BRANO DA LEGGERE —
_ _ _ _ _ _ _
Siamo alle soglie di un mutamento di indirizzo nel turismo escursionistico, sempre più alla ricerca di luoghi che conservino una loro semplice genuinità.
Di questo abbiamo continue conferme e testimonianze, sia nei numerosi incontri in quota, sia constatando l’aumento esponenziale dei soggiorni nei rifugi, con l’accesso di stranieri attratti dalle nostre montagne. In tale contesto si inserisce una peculiare specialità: l’ingresso del ciclismo d’altura permesso dalle mountain bike e del tutto recentemente favorito dall’introduzione delle e-bike, cioè dalle bici dotate di un motore elettrico ausiliario che permette anche ai non particolarmente allenati lunghi percorsi in salita. Un’esplosione ormai evidente in molti paesi. La Bosch (il maggior produttore insieme alla Yamaha) per esempio conta di mettere sul mercato 7 milioni di motori elettrici nei prossimi anni!
L’Italia sembra per ora quasi assente sia a livello tecnico sia nel valutarne le probabili conseguenze sul turismo.
_ _ _ _ _ _ _
MATERIALE RIPORTATO —
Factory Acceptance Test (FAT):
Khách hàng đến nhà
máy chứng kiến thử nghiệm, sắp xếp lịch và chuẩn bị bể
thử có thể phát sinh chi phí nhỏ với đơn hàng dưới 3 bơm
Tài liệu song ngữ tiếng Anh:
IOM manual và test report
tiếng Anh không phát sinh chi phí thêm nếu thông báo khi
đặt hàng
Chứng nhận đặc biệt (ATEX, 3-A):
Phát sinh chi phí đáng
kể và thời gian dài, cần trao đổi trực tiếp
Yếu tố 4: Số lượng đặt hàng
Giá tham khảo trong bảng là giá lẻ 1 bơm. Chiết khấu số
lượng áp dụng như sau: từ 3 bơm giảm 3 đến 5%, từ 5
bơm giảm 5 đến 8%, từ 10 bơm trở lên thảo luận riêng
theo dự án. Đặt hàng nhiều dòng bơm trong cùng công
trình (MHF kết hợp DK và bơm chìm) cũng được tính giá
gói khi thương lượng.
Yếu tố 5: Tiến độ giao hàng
_ _ _ _ _ _ _
REQUISITI DEL COMPITO —
Prosegua il brano sul turismo escursionistico e sulle e-bike in montagna, riprendendo subito dopo la sua ultima frase.

RISPOSTA AL COMPITO —
Non tutto il paese, si badi. In Trentino ed in Alto Adige sono disponibili mappe cartografiche stampate apposta per mettere in evidenza i tracciati ciclabili d’altura, e in senso generale si dimostrano più attenti ad un fenomeno in grado di convogliare un gran numero di appassionati. Al Monginevro la nota stazione di sport invernali confinante con la Val Susa, un tempo pressoché deserta d’estate, la stagione turistica è sostenuta proprio dai bikers attratti dalle numerose piste disponibili.
L’impressione qui in Piemonte è diversa: sono evidenti le difficoltà di recepire il nuovo, l’incapacità di coordinare le iniziative, per gestire al meglio le deboli risorse a disposizione. Tuttavia restano molte forze a lato potenzialmente da coinvolgere: dal volontariato, alle associazioni istituzionali che possono rilanciare il turismo montano rendendolo redditizio. Anticipare le soluzioni significa pertanto vincere una importante scommessa.
Il segreto è molto semplice: creare percorsi ad anello evitando di sciupare risorse in singoli spezzoni, se si vuole incrementare una forma di escursionismo che permetta l’esplorazione del territorio, dando congrue informazioni in siti appositi (ormai ogni turista le ricava da Internet più che dalla carta stampata) e suscitando al contempo una risonanza mediatica nazionale ed internazionale di qualità.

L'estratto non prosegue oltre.